No!  The CMB radiation is such a perfect fit to a blackbody that it
cannot be made by stars.  There are two reasons for this.

First, stars themselves are at best only pretty good blackbodies, and
the usual absorption lines and band edges make them pretty bad
blackbodies.  In order for a star to radiate at all, the outer layers
of the star must have a temperature gradient, with the outermost
layers of the star being the coolest and the temperature increasing
with depth inside the star.  Because of this temperature gradient, the
light we see is a mixture of radiation from the hotter lower levels
(blue) and the cooler outer levels (red).  When blackbodies with these
temperatures are mixed, the result is close to, but not exactly equal
to a blackbody.  The absorption lines in a star's spectrum further
distort its spectrum from a blackbody.
                                                                        
One might imagine that by having stars visible from different
redshifts that the absorption lines could become smoothed out.
However, these stars will be, in general, different temperature
blackbodies, and we've already seen from above that it is the mixing
of different apparent temperatures that causes the deviation from a
blackbody.  Hence more mixing will make things worse.

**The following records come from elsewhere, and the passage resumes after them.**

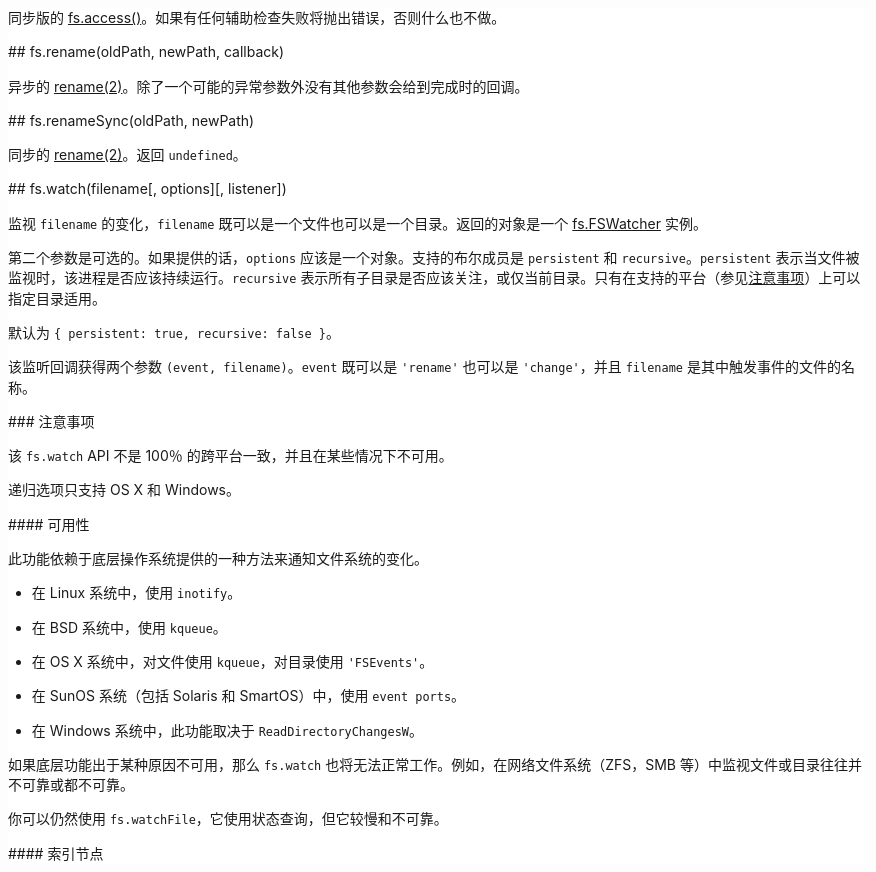 同步版的 [fs.access()](#access)。如果有任何辅助检查失败将抛出错误，否则什么也不做。


<div id="rename" class="anchor"></div>
## fs.rename(oldPath, newPath, callback)

异步的 [rename(2)](http://man7.org/linux/man-pages/man2/rename.2.html)。除了一个可能的异常参数外没有其他参数会给到完成时的回调。


<div id="renameSync" class="anchor"></div>
## fs.renameSync(oldPath, newPath)

同步的 [rename(2)](http://man7.org/linux/man-pages/man2/rename.2.html)。返回 `undefined`。


<div id="watch" class="anchor"></div>
## fs.watch(filename[, options][, listener])

监视 `filename` 的变化，`filename` 既可以是一个文件也可以是一个目录。返回的对象是一个 [fs.FSWatcher](../class_fs_FSWatcher.md#) 实例。

第二个参数是可选的。如果提供的话，`options` 应该是一个对象。支持的布尔成员是 `persistent` 和 `recursive`。`persistent` 表示当文件被监视时，该进程是否应该持续运行。`recursive` 表示所有子目录是否应该关注，或仅当前目录。只有在支持的平台（参见[注意事项](#caveats)）上可以指定目录适用。

默认为 `{ persistent: true, recursive: false }`。

该监听回调获得两个参数 `(event, filename)`。`event` 既可以是 `'rename'` 也可以是 `'change'`，并且 `filename` 是其中触发事件的文件的名称。


<div id="caveats" class="anchor"></div>
### 注意事项

该 `fs.watch` API 不是 100％ 的跨平台一致，并且在某些情况下不可用。

递归选项只支持 OS X 和 Windows。


<div id="availability" class="anchor"></div>
#### 可用性

此功能依赖于底层操作系统提供的一种方法来通知文件系统的变化。

* 在 Linux 系统中，使用 `inotify`。

* 在 BSD 系统中，使用 `kqueue`。

* 在 OS X 系统中，对文件使用 `kqueue`，对目录使用 `'FSEvents'`。

* 在 SunOS 系统（包括 Solaris 和 SmartOS）中，使用 `event ports`。

* 在 Windows 系统中，此功能取决于 `ReadDirectoryChangesW`。

如果底层功能出于某种原因不可用，那么 `fs.watch` 也将无法正常工作。例如，在网络文件系统（ZFS，SMB 等）中监视文件或目录往往并不可靠或都不可靠。

你可以仍然使用 `fs.watchFile`，它使用状态查询，但它较慢和不可靠。


<div id="inodes" class="anchor"></div>
#### 索引节点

                                                                               
How does the Big Bang produce a nearly perfect blackbody CMB?  In the
Big Bang model there are no temperature gradients because the Universe
is homogeneous.  While the temperature varies with time, this
variation is exactly canceled by the redshift.  The apparent
temperature of radiation from redshift z is given by T(z)/(1+z), which
is equal to the CMB temperature T(CMB) for all redshifts that
contribute to the CMB.